#### Task:
Copy every line of text in the listing below verbatim, leaving out the pictures.

#### Provided records:
=== Begin Enclosure ===
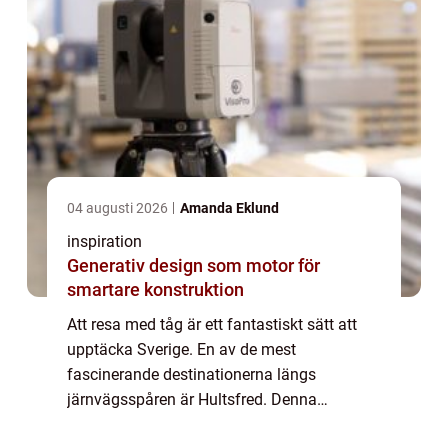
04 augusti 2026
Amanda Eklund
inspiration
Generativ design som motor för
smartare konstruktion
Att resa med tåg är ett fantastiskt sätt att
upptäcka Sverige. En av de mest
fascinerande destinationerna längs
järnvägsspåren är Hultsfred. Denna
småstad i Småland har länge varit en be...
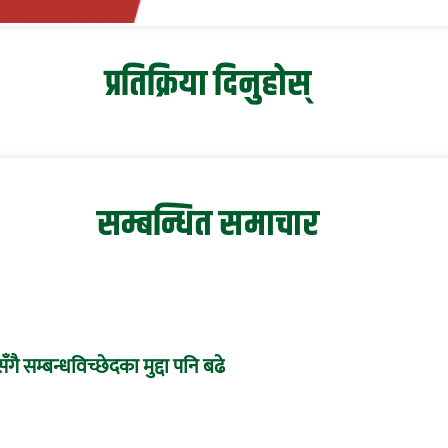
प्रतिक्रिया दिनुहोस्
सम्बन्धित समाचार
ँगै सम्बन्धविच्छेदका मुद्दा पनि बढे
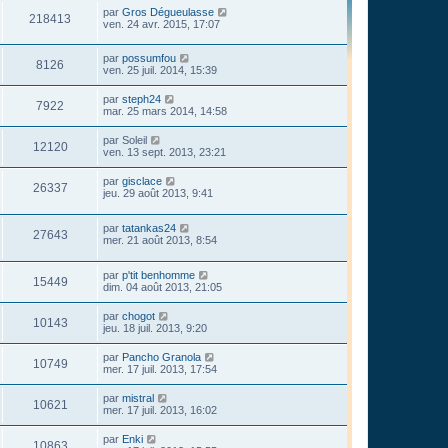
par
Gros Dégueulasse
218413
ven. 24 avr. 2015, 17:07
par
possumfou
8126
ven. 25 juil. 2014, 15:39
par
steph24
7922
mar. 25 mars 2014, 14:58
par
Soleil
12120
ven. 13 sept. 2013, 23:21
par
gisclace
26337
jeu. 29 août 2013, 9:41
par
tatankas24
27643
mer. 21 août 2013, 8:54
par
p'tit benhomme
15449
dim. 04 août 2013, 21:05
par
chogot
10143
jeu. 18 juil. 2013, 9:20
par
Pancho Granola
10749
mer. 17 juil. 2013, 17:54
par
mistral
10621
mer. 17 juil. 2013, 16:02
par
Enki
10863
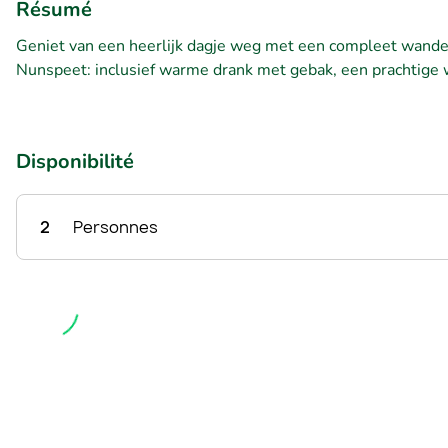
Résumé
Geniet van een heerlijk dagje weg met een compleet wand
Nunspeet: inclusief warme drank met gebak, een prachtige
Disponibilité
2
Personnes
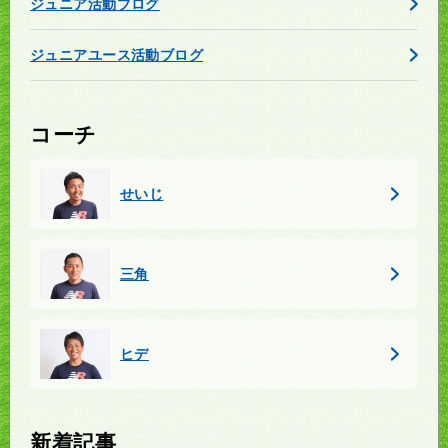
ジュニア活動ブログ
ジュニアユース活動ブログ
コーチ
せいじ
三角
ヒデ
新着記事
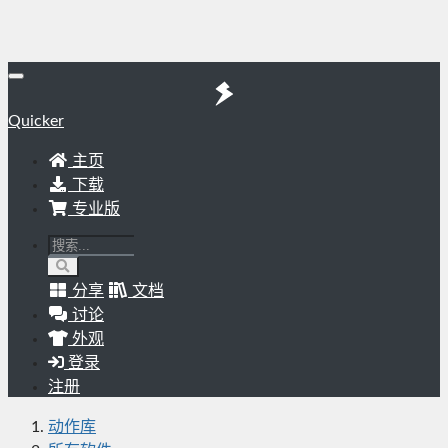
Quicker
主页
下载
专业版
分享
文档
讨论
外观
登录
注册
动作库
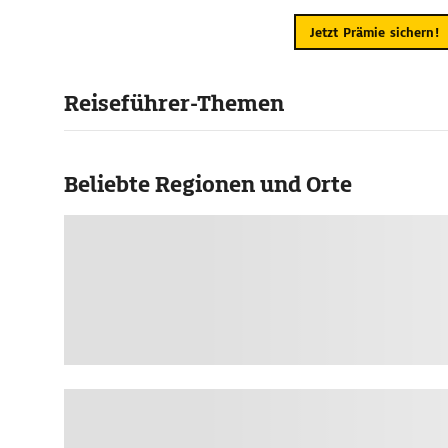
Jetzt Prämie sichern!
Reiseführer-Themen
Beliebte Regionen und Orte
=== End Enclosure ===
#### Exercise output:
04 augusti 2026
Amanda Eklund
inspiration
Generativ design som motor för
smartare konstruktion
Att resa med tåg är ett fantastiskt sätt att
upptäcka Sverige. En av de mest
fascinerande destinationerna längs
järnvägsspåren är Hultsfred. Denna
småstad i Småland har länge varit en be...
प्रतिक्रिया दिनुहोस्
सम्बन्धित समाचार
ँगै सम्बन्धविच्छेदका मुद्दा पनि बढे
par
Gros Dégueulasse
218413
ven. 24 avr. 2015, 17:07
par
possumfou
8126
ven. 25 juil. 2014, 15:39
par
steph24
7922
mar. 25 mars 2014, 14:58
par
Soleil
12120
ven. 13 sept. 2013, 23:21
par
gisclace
26337
jeu. 29 août 2013, 9:41
par
tatankas24
27643
mer. 21 août 2013, 8:54
par
p'tit benhomme
15449
dim. 04 août 2013, 21:05
par
chogot
10143
jeu. 18 juil. 2013, 9:20
par
Pancho Granola
10749
mer. 17 juil. 2013, 17:54
par
mistral
10621
mer. 17 juil. 2013, 16:02
par
Enki
10863
Résumé
Geniet van een heerlijk dagje weg met een compleet wand
Nunspeet: inclusief warme drank met gebak, een prachtige
Disponibilité
2
Personnes
ジュニア活動ブログ
ジュニアユース活動ブログ
コーチ
せいじ
三角
ヒデ
新着記事
Quicker
主页
下载
专业版
分享
文档
讨论
外观
登录
注册
动作库
Jetzt Prämie sichern!
Reiseführer-Themen
Beliebte Regionen und Orte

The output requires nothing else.